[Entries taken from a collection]
»»

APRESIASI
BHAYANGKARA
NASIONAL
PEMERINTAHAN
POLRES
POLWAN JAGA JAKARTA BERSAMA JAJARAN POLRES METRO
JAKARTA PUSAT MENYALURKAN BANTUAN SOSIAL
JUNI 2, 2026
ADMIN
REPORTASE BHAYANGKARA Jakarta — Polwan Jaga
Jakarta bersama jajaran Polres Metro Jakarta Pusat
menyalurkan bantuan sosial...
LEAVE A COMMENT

««
»»

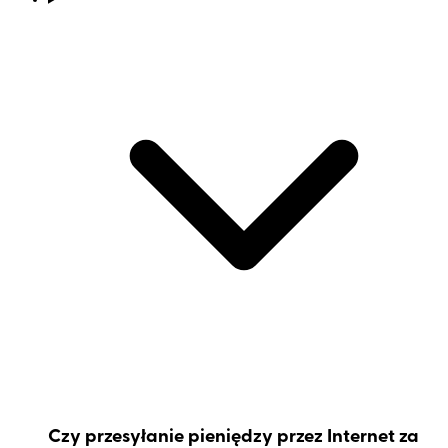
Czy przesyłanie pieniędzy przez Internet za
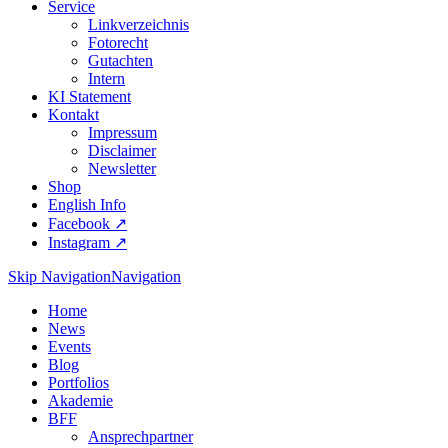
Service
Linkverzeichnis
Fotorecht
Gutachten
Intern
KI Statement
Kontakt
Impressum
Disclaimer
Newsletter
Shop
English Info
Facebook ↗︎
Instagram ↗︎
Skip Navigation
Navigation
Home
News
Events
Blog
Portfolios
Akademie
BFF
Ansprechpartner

««
»»

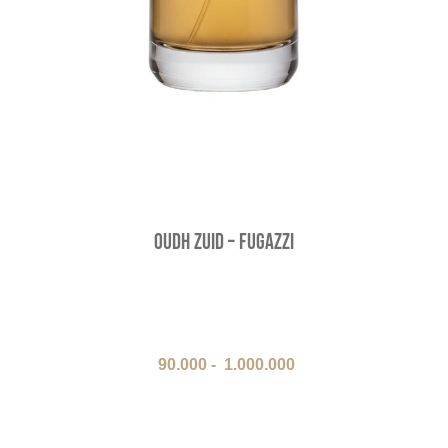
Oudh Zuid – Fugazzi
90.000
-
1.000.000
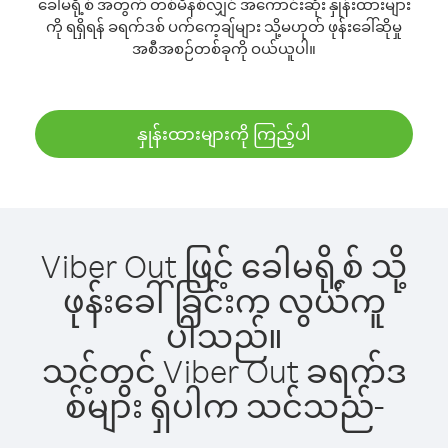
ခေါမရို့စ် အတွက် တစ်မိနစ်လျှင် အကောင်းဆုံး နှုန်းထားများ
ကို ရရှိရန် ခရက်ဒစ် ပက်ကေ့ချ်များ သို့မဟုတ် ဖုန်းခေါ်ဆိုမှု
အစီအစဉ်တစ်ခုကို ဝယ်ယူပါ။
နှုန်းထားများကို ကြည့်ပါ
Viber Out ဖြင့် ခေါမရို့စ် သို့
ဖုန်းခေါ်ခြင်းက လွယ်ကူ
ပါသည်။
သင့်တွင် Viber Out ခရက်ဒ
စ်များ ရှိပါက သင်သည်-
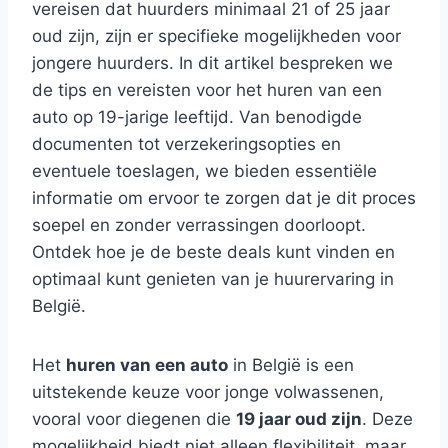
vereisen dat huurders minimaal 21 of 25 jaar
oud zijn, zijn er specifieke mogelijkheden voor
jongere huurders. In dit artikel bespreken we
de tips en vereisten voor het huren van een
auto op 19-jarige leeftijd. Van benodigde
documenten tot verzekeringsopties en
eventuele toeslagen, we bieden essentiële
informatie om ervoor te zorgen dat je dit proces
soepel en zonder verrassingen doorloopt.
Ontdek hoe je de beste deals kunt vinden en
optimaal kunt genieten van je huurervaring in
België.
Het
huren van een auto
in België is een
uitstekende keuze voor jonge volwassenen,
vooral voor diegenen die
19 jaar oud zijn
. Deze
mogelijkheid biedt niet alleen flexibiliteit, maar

««

Among the entries above, identify all lines with "huren" and copy them.

#### [RESPONSE]
de tips en vereisten voor het huren van een
huren van een auto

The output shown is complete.